Das werden die Menschen der 2000 Seelen-Gemeinde gerne hören. Der Ort ist von den Autoentwicklern in gewisser Weise anhängig. Denn außer Forstwirtschaft, ein wenig Bergbau und an paar Angelurlaubern im Sommer gibt es nicht viel, was den Gemeindehaushalt stützt.
«Dass wir eine vergleichsweise gute Infrastruktur haben, eine kleine Gastro-Szene und eine so internationale Auswahl im Supermarkt, das verdanken wir den Erlkönigen und ihrem Gefolge», berichtet der ehemalige Bürgermeister Bengt-Urban Fransson. Und es macht die Lektüre der Autopresse überflüssig, sagt Fransson: «Denn bevor wir neue Autos irgendwo in der Zeitung oder im Internet sehen, stehen sie hier schon bei uns vor dem Supermarkt oder an der Tankstelle.»
Jagdfieber im Eis
Kein Wunder, dass mit den Testern auch die sogenannten Erlkönigjäger an den Polarkreis reisen. Fotografen, die sich auf das «Erlegen» der Prototypen spezialisiert haben und mit dem ersten Schuss oft viel Geld verdienen. Und auch kein Wunder, dass die Entwickler sich über die anhaltende Dunkelheit freuen.

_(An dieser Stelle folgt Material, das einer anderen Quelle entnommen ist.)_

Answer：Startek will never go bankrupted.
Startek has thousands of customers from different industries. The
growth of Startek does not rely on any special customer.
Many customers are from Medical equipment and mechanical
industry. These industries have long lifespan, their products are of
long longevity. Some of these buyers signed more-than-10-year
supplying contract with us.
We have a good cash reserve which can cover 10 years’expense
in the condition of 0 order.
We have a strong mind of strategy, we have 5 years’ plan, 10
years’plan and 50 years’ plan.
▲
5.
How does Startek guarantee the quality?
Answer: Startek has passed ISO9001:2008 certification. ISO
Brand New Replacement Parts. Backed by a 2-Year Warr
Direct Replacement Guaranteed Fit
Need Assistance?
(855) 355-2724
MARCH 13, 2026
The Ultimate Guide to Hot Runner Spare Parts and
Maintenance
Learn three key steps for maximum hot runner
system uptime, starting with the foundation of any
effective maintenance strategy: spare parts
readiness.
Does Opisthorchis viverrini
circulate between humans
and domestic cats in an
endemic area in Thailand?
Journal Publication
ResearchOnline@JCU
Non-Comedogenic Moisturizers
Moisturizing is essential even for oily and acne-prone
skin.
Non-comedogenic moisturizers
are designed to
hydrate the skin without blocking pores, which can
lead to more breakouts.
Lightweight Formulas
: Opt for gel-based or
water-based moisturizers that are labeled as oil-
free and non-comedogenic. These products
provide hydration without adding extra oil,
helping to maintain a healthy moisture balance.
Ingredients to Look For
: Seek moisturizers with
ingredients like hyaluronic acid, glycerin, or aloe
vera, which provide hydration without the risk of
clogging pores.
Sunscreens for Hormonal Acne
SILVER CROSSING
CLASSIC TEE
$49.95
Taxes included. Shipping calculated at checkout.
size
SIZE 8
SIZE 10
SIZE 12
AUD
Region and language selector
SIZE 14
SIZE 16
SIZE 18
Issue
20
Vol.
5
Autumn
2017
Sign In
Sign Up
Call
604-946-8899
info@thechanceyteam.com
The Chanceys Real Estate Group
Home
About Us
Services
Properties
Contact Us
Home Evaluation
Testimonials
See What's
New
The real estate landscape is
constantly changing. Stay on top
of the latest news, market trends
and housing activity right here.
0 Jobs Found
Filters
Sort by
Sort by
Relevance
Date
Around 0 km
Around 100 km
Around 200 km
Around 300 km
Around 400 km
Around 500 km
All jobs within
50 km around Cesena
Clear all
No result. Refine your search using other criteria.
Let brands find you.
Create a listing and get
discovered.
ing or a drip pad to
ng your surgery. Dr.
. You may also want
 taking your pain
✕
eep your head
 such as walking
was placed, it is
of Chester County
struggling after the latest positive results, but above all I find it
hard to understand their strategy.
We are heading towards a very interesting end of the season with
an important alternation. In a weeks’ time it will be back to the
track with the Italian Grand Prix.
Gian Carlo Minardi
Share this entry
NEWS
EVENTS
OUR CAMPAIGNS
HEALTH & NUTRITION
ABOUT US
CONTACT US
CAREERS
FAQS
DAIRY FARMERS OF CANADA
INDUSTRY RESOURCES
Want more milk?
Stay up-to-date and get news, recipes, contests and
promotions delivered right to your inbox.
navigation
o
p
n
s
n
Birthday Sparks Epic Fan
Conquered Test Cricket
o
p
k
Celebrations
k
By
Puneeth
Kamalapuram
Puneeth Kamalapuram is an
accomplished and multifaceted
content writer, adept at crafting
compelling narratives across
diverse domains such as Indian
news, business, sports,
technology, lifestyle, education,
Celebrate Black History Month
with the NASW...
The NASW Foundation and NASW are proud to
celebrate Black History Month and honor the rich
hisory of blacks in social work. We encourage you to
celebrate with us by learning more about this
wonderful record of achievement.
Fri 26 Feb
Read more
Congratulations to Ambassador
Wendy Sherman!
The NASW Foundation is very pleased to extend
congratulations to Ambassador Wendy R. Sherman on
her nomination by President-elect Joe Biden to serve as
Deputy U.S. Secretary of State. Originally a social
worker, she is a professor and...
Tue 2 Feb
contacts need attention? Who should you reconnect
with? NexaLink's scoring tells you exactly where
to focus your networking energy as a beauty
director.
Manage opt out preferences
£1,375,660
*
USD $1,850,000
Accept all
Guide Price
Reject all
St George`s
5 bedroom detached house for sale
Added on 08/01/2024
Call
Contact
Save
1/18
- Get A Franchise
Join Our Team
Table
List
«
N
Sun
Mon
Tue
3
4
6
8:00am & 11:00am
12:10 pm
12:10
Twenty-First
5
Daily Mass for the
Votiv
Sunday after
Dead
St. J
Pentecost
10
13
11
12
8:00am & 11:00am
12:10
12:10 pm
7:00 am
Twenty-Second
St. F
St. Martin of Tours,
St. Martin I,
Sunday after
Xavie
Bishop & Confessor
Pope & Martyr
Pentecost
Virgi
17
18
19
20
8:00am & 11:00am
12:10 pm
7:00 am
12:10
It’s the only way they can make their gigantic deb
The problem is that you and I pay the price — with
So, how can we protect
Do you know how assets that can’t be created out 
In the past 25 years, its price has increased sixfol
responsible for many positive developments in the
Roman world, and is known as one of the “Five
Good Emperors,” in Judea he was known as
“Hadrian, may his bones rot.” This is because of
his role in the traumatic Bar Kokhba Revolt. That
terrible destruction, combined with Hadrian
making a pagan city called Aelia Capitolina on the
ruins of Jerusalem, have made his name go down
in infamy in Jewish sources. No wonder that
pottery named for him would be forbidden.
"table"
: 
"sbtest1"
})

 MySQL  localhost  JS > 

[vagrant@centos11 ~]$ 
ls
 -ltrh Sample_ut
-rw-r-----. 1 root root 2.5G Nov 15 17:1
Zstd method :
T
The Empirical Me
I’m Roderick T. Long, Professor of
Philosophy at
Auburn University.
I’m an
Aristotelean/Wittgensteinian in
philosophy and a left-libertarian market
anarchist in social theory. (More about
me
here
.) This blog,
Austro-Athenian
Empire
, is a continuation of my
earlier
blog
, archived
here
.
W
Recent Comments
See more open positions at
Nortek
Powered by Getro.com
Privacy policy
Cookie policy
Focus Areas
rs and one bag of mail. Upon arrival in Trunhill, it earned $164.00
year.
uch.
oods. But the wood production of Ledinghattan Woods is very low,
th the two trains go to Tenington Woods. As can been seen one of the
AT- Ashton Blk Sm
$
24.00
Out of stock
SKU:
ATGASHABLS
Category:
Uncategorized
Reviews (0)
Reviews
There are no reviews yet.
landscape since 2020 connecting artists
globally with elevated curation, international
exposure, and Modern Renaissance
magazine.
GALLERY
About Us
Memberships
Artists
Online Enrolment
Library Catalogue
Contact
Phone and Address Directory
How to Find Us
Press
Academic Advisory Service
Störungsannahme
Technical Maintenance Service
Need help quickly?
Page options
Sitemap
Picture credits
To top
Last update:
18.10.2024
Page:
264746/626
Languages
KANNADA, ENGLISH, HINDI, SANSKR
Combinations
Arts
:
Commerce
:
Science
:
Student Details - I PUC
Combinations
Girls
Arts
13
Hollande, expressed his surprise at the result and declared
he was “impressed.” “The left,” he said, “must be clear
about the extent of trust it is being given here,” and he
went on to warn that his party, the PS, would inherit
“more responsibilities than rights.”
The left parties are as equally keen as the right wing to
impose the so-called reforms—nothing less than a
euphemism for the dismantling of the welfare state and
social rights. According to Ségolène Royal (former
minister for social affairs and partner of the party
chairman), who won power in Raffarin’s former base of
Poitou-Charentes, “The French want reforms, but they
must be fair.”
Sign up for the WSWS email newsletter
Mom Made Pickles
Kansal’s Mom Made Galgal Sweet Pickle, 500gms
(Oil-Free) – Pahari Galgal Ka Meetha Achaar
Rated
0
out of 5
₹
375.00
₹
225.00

Zwar schlägt es bisweilen ein wenig aufs Gemüt, wenn es wochenlang nicht hell wird, räumt Mercedes-Entwickler Enzmann ein. Aber zusammen mit der ausgeklügelten Tarnung der Prototypen-Bauer macht das den Spionen mit ihren Kameras die Arbeit entsprechend schwer.
Der Herr der Eismaschinen
Einer der Wegbereiter der Wintertests ist Lars Sundström - und das kann man wörtlich nehmen. Denn Sundström ist ein Icemaker und präpariert die Teststrecken auf den mit Eis von mindestens 30 und bis zu 120 Zentimetern Dicke bedeckten Seen.
Schon in den ersten Wintertagen haben er und seine sicher über 100 Kollegen und Kolleginnen damit begonnen, Kreisbahnen und Handlingstrecken anzulegen, die mit Satellitenpeilung genau vermessen und deshalb jedes Jahr absolut identisch nachgebaut werden.
Während der Saison rücken sie oft schon morgens um vier Uhr aus, um den Erlkönigen bei minus 20 Grad den weißen Teppich auszurollen. «Dabei ist es mit einer Eissorte nicht getan», sagt Sundström und spricht von sehr kritischen Anforderungen der Autohersteller.
«Für sie müssen wir das Eis bürsten, polieren oder mit riesigen Rauben aufrauen. Wir ziehen auf den Millimeter genau Rillen oder können die Haftung der Reifen mit zusätzlichem Wasser vermindern und mit Sand erhöhen», erläutert er die Möglichkeiten seines gewaltigen Fuhrparks.
Doch kaum schmilzt der Schnee, schmilzt auch die Bedeutung der Gemeinde. Und mit jeder Maschine, die von dem kleinen Flughafen im benachbarten Arvidsjaur abhebt, wird es wieder ruhiger und beschaulicher auf dem Silvervägen und dem Storgatan.